In October 2008, the Digital Switchover Taskforce announced the timetable for analogue-switchoff, starting on 30 June 2010 in Mildura and concluding on 10 December 2013 in remote central and eastern Australia.


 

Freeview Australia

Freeview AustraliaFreeview is the brand given to the Digital terrestrial television platform in Australia. It is intended to bring all of the free-to-air (FTA) broadcasters on to a consistent marketing platform to compete against subscription television, in particular Foxtel, and coincides with the expansion to 3 digital channels for each FTA network. Important services from Freeview includes its free over-the-air channels with an enhanced EPG (Electronic program guide) across all channels. Freeview also certify televisions, set-top box and personal video recorders (PVR) which meet their requirements.

The Freeview brand was launched in November 2008 with teaser commercials promising 15 channels in 2009. The first new “Freeview” channel started on 26 March 2009 with Network Ten’s One sports channel.
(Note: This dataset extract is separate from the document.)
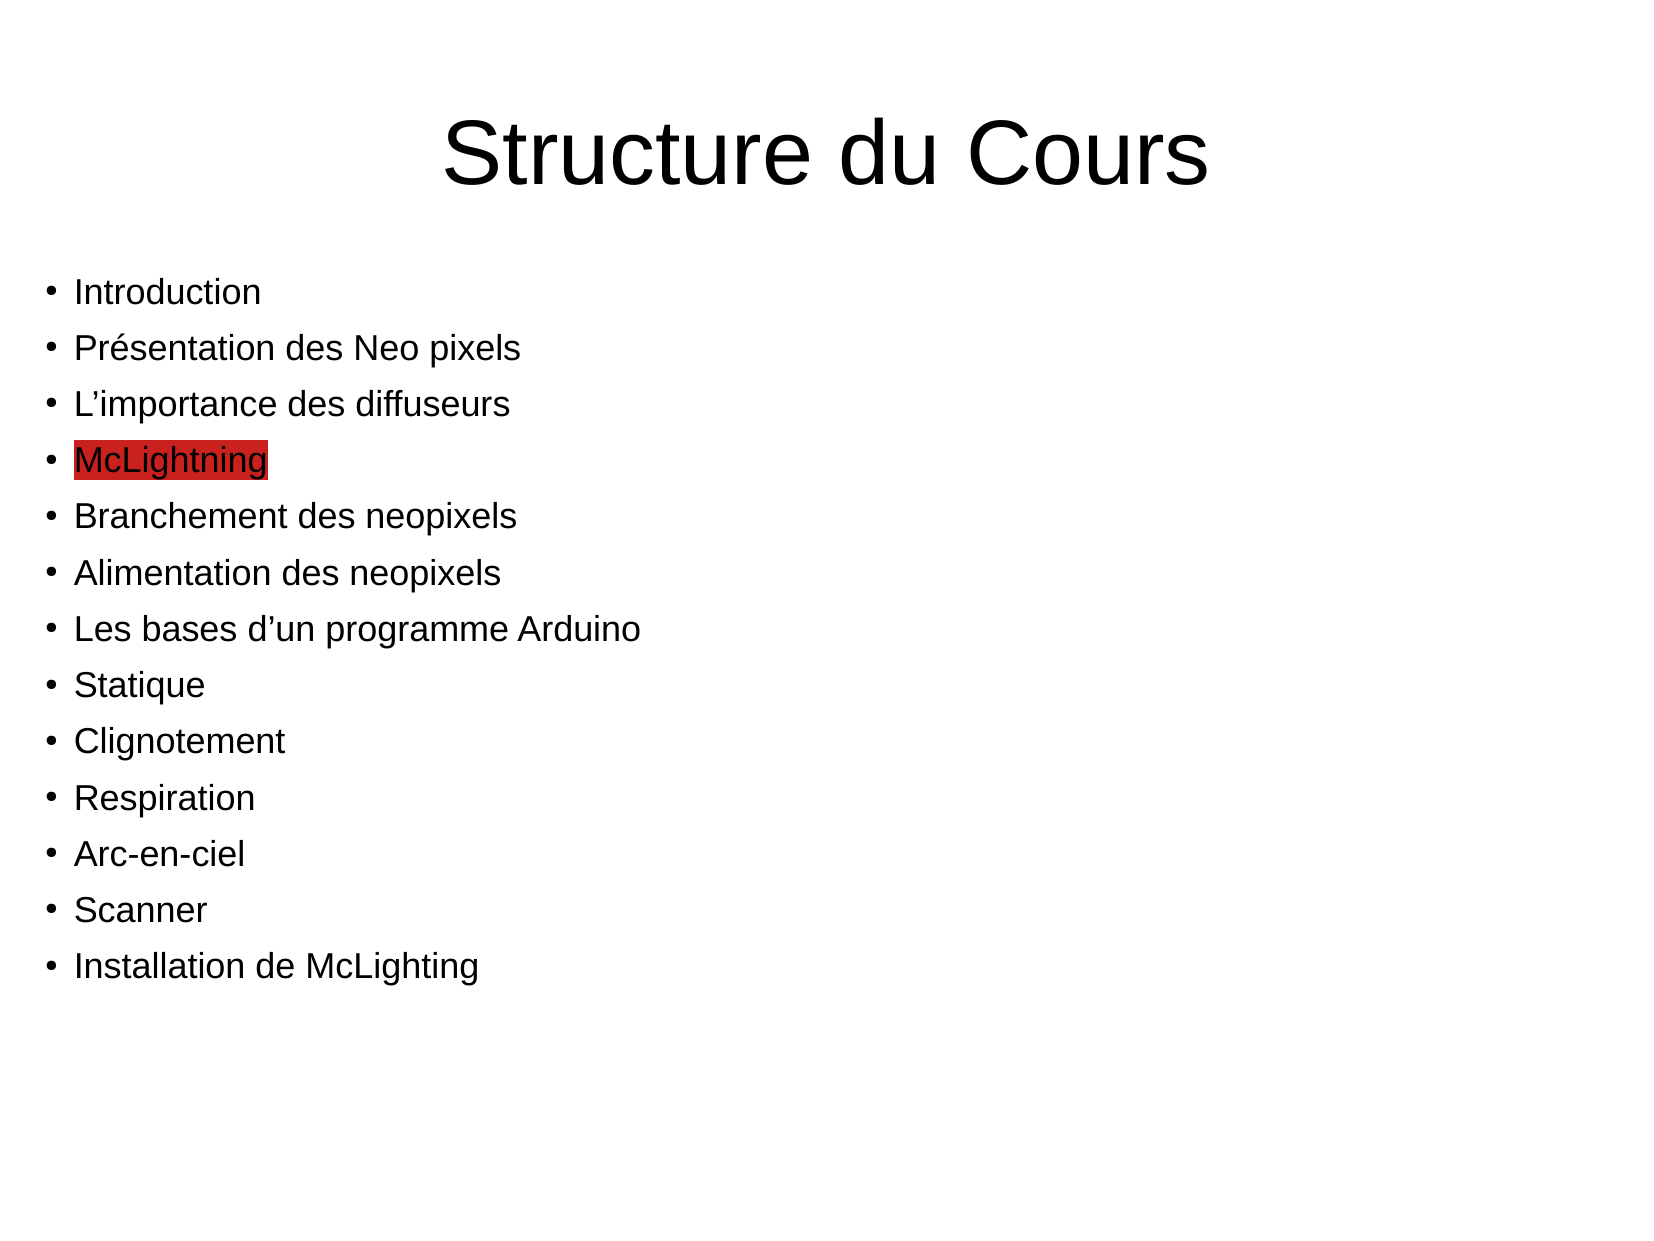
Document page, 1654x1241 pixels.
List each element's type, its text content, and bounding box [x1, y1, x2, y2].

Further advertising began on 26 April 2009, with the first Freeview certified devices appearing in retailers from May 2009. In June 2010, the second phase of devices, marked as “Freeview EPG” devices, became available in retail stores, designed to work with the newly launched interactive EPG built on MHEG-5.
This Freeview EPG will cease operating on November 24, 2017, and Freeview is now focusing on its new Hybrid Broadcast Broadband TV-based FreeviewPlus service which was launched in 2014 and incorporates an onscreen guide.

The non-profit Freeview organisation comprises the free-to-air licencees; Australian Broadcasting Corporation, Special Broadcasting Service, Seven Network, Nine Network, Network Ten, Prime Media Group and Southern Cross Broadcasting.